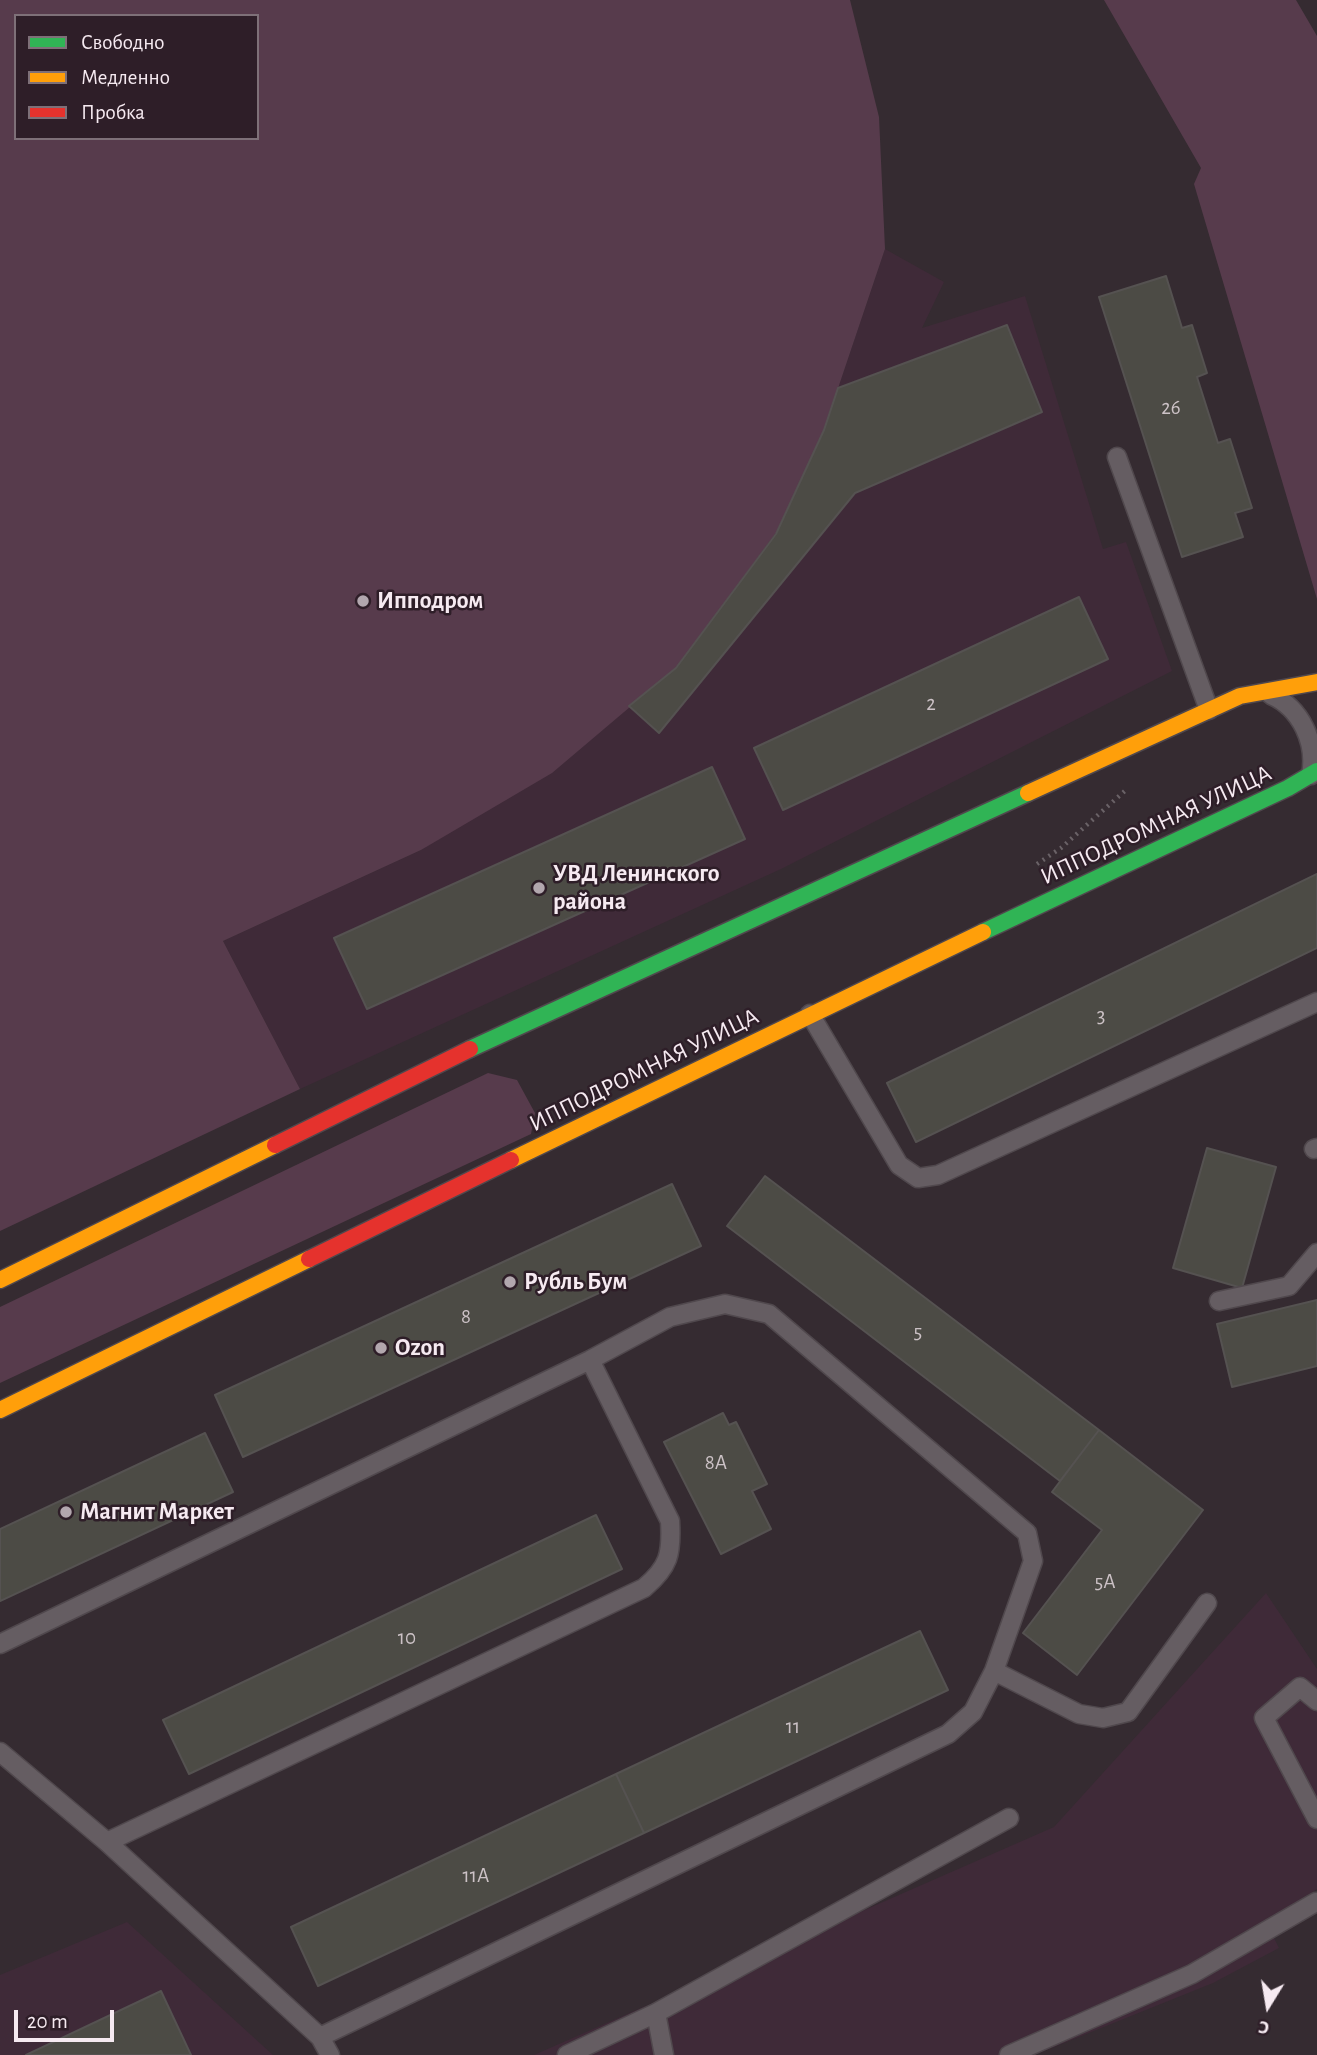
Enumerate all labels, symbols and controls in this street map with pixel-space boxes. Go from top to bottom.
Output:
legend [14,14,259,140]
text: Свободно [81,32,165,53]
text: Медленно [81,67,170,88]
text: Пробка [81,102,145,123]
house number: 26 [1161,395,1181,421]
place label: Ипподром [377,587,483,615]
marker: Ипподром [355,593,371,609]
house number: 2 [926,691,936,717]
street label: ИППОДРОМНАЯ УЛИЦА [1036,759,1276,891]
place label: УВД Ленинского района [553,860,719,916]
marker: УВД Ленинского района [531,880,547,896]
street label: ИППОДРОМНАЯ УЛИЦА [525,1002,763,1138]
house number: 3 [1097,1003,1105,1029]
place label: Рубль Бум [524,1268,627,1296]
marker: Рубль Бум [502,1274,518,1290]
house number: 8 [461,1304,471,1330]
house number: 5 [914,1319,922,1345]
place label: Ozon [395,1334,445,1362]
marker: Ozon [373,1340,389,1356]
house number: 8А [705,1450,727,1476]
place label: Магнит Маркет [80,1498,234,1526]
marker: Магнит Маркет [58,1504,74,1520]
house number: 5А [1094,1569,1116,1595]
house number: 10 [398,1625,416,1651]
house number: 11 [786,1714,800,1740]
house number: 11А [463,1863,489,1889]
north arrow [1233,1971,1303,2041]
scale bar [18,1996,117,2040]
text: 20 m [27,2011,68,2032]
text: С [1257,2017,1271,2037]

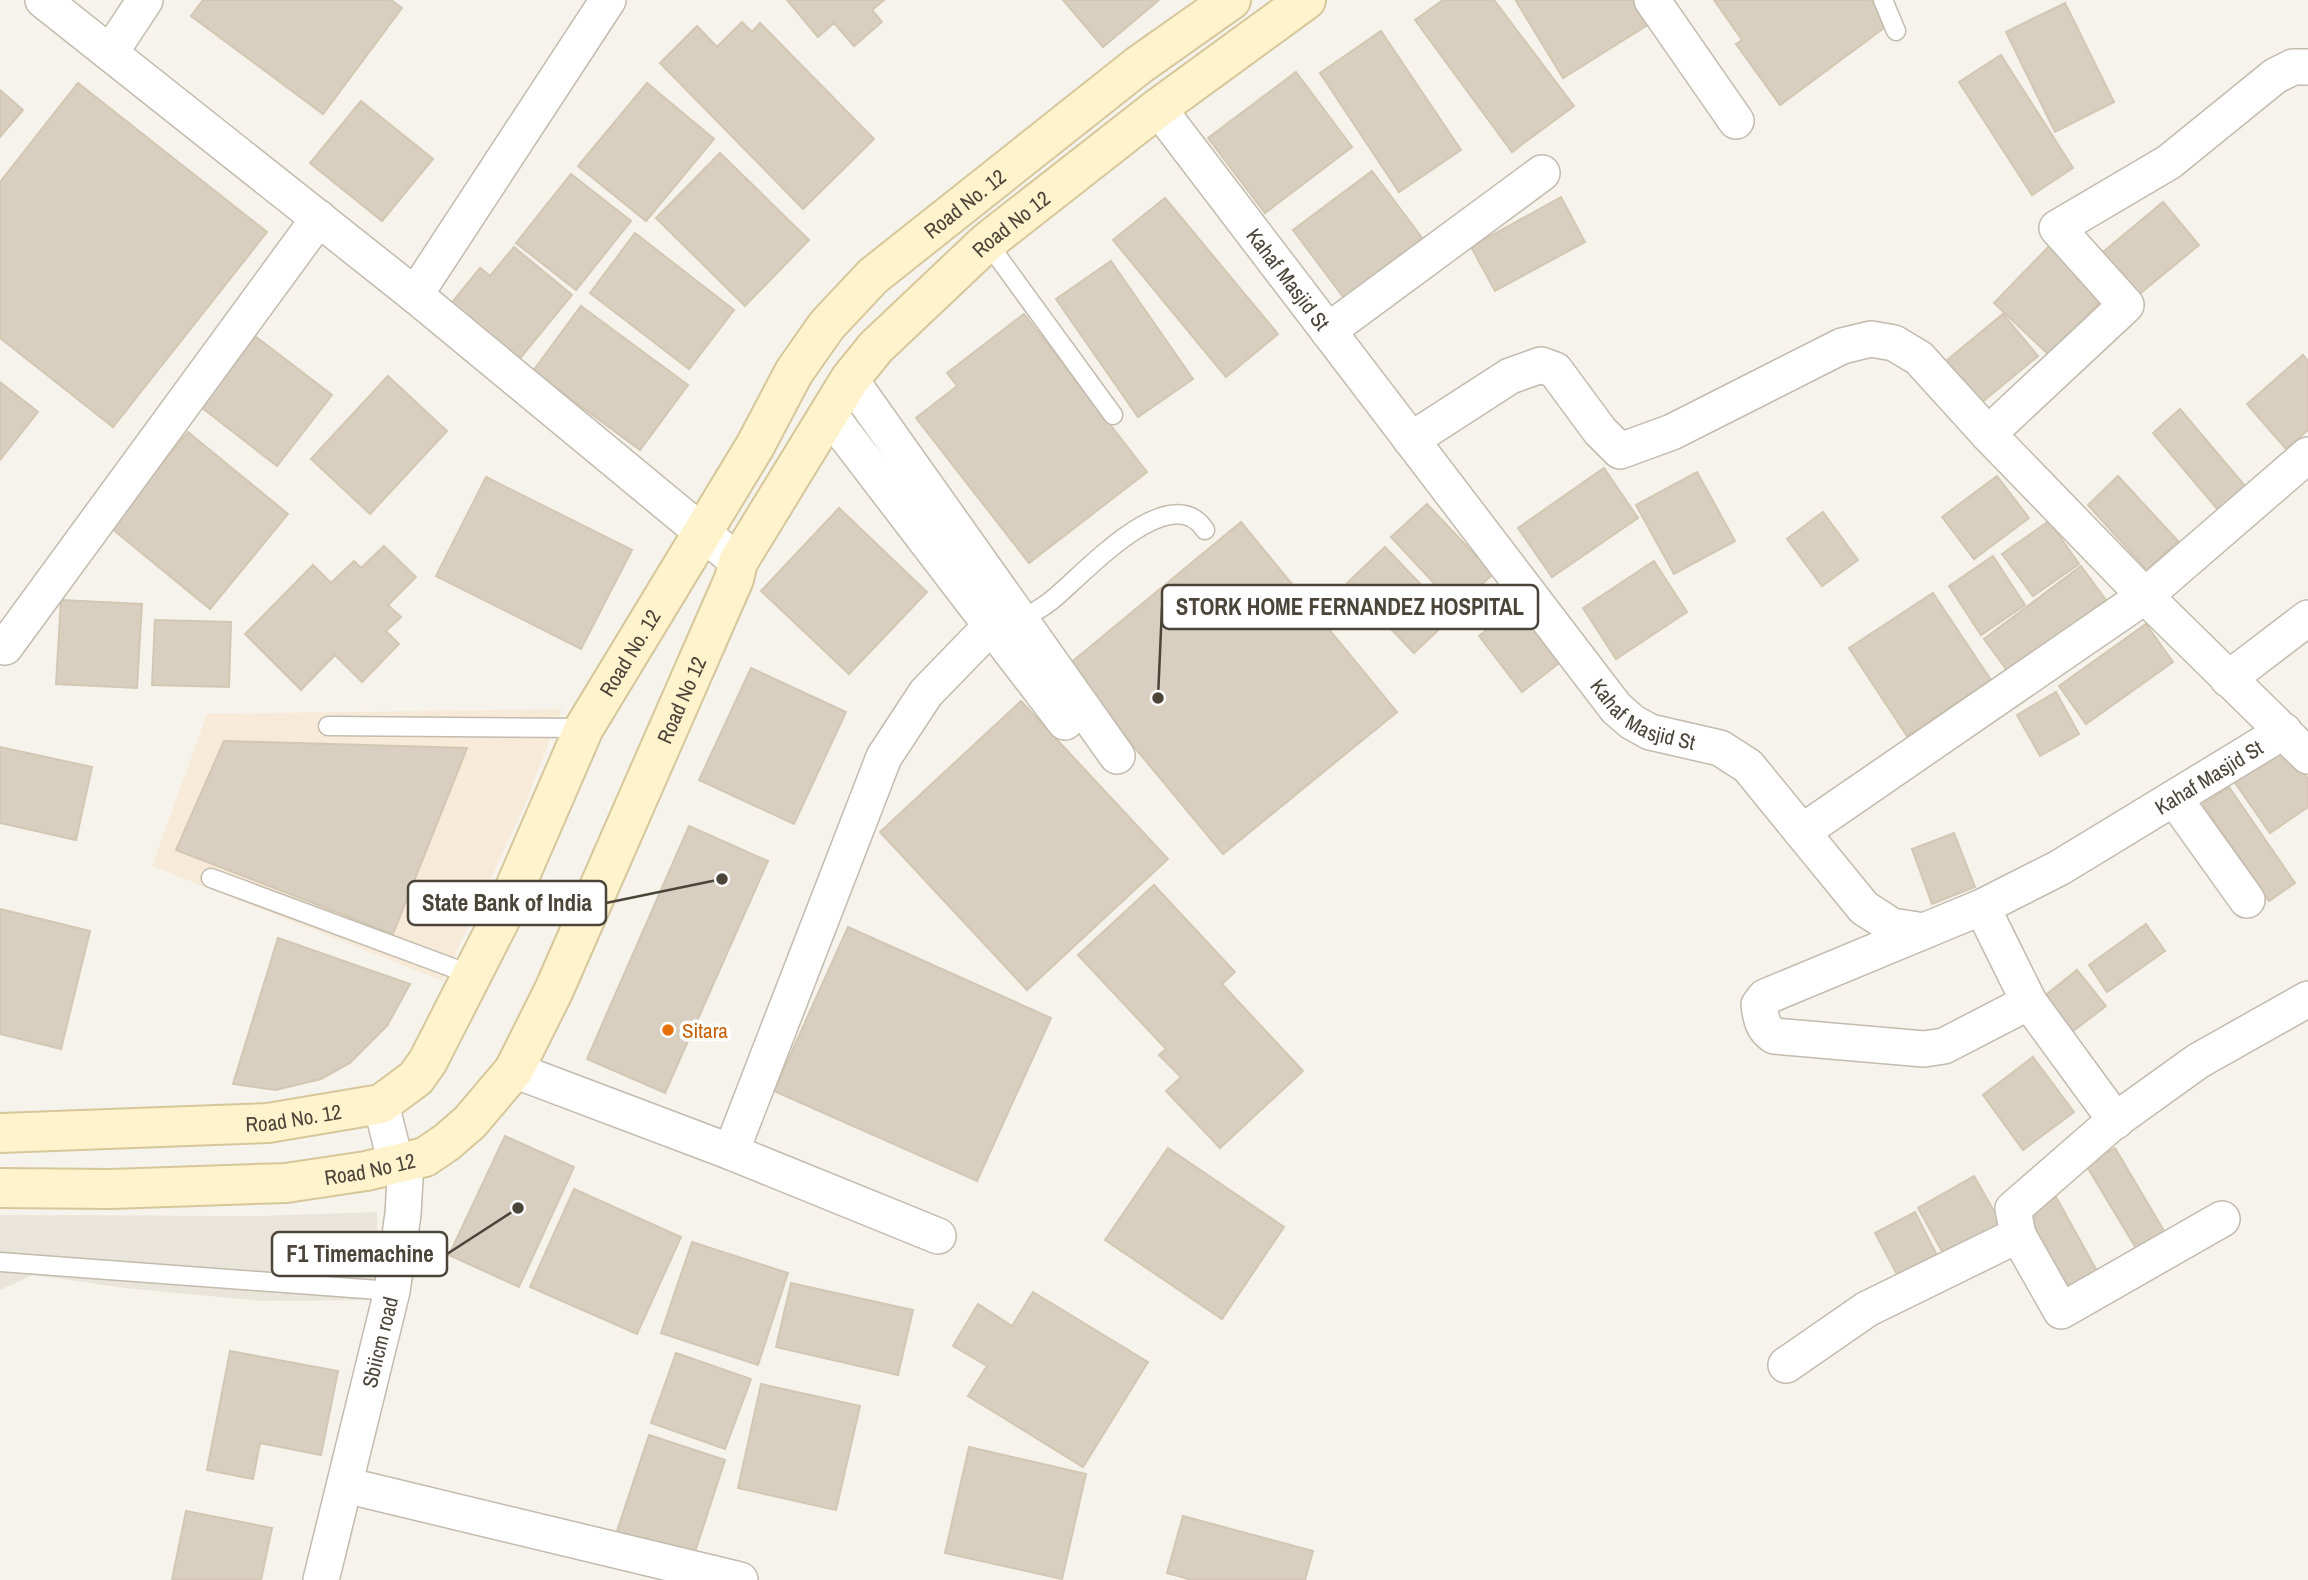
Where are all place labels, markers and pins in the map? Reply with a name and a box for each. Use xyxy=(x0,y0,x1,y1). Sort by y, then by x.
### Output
callout: STORK HOME FERNANDEZ HOSPITAL xyxy=(1162,585,1538,629)
callout: State Bank of India xyxy=(408,881,606,925)
place label: Sitara xyxy=(682,1016,728,1045)
marker: Sitara xyxy=(660,1022,676,1038)
callout: F1 Timemachine xyxy=(272,1232,447,1276)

====

Activity
Search the lines above for the string "labels", then show every one that has it.

Response area
Enumerate all labels, symbols and controls in this street map with pixel-space boxes. Go from top to bottom.
Where are all place labels, markers and pins in the map? Reply with a name and a box for each. Use xyxy=(x0,y0,x1,y1). Sort by y, then by x.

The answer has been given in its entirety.